Wednesday, September 2, 2015

Statistics support substantial shift in online usage

For the past year, I have observed a decided shift away from some of the traditional online outlets, such as blogs and blog postings, and a movement towards social media. The statics come from the Pew Research Center in a report dated 19 August 2015, entitled, "Mobile Messaging and Social Media 2015." This report chronicles a dramatic increase in the usage of Pinterest and Instagram, in fact usage of both of these websites has doubled since 2012. This exactly confirms my personal observations. In addition, the percentage of Instagram, Pinterest and LinkedIn users has increased significantly since 2014.

There is only so much time in a day. If there is a dramatic shift in online use, then there must be a decrease in other areas, even if the total number of users has also increased. The Pew Research Center report notes that growth in the usage of Facebook has largely plateaued. The study reports that 85% of the adults in the United States are now Internet users and 67% are smartphone users. Here are three conclusions from the report:
I've been recently commenting on my observations concerning the decrease in blogging activity among genealogists.  Although there are some prominent exceptions, the day-to-day blogging activity among the less active bloggers has decreased dramatically. In my own family, my children and their spouses have a total of approximately 30 blogs. I have noticed a marked decrease in activity in the blogs and an increase, I might say a dramatic increase, in Instagram activity. Although one day's activity in the genealogical blogging community cannot be argued to be indicative of the entire community, the activity on any given day is illustrative of the overall trend.

Today, for example, in my blog reader,, I have 53 posts listed. Upon examining those posts, I find 26 to be newsfeeds from CNET. After reviewing those posts, that leaves me with only 27 new feeds.  I say only 27 new feeds because normally I would see well over 100 every day. If I fail to review the feeds for more than a day, I will easily have over 200 feeds. Of the remaining 27 feeds, 10 of those feeds were from non-genealogy blogs.

Looking at the 17 remaining blogs posts, every single post is from either an established genealogy company or one of the diehard, well-known, genealogy bloggers.

I am very unlikely to move my emphasis from writing a blog to using one of the popular social media outlets such as Facebook or Instagram. Neither of these venues is particularly suited to discourse. As I recently pointed out, my emphasis has shifted from doing presentations in conferences around the country to producing videos from classes at the Brigham Young University Family History Library. I find that the audience for the videos is much greater than any possible contact I could have at a conference. I'm not ruling out speaking at conferences, I am merely changing my emphasis. If I were to find that my blog posts were remaining unread or if I found that another venue was more productive, I would change immediately. I see blogs as carrying on a conversation with the world whereas I see social media is much more limited. With few exceptions, Facebook and the other social media outlets are from my perspective, extremely trivial.

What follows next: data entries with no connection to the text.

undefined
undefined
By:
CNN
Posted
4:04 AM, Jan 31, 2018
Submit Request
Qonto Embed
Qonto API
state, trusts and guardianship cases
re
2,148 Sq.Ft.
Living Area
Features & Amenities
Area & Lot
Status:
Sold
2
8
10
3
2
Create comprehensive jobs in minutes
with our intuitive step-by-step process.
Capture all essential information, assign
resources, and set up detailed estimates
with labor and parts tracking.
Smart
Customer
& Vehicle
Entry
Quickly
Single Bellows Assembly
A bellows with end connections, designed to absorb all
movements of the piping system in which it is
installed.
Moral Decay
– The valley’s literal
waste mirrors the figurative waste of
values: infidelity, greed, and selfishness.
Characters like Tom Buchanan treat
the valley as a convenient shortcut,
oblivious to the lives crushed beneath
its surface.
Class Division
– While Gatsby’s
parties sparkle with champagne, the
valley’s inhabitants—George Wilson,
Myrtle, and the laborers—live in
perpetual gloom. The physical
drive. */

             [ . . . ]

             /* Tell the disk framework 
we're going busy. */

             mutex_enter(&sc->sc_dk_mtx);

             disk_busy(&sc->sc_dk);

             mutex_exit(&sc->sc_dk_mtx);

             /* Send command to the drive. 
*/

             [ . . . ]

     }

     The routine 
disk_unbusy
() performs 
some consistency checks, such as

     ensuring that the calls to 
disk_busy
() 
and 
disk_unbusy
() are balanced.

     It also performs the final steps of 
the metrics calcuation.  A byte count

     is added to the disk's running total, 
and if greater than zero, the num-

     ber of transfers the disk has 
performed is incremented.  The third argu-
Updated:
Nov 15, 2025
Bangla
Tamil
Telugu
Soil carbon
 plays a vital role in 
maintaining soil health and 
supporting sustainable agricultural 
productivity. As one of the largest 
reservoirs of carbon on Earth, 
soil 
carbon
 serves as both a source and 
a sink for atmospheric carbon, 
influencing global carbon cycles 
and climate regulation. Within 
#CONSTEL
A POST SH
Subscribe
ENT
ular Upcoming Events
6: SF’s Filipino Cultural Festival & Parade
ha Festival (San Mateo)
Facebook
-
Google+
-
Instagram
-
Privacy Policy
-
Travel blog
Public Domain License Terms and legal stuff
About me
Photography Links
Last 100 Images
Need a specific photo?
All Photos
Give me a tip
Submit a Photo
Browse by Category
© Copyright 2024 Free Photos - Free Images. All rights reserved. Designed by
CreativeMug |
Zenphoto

 Since I see blogs as more substantive than other social media outlets, I would suggest that if you are caught up in the triviality of Facebook et al. that you might want to come back to blogging.


  1. Time is precious…use it wisely! I am “thinning" the number of blogs, podcasts, newsletters, and social media sites I spend time with. Too much of a good thing…isn't good at all!

  2. While I do link to my blog posts on Facebook, I find blogging to be a much better medium for explaining my thought process and leaving a searchable log of my research--for both myself and others. I've been contacted by distant relatives who found my blog, some of whom were able to share family photos and information that I'd never had gotten otherwise.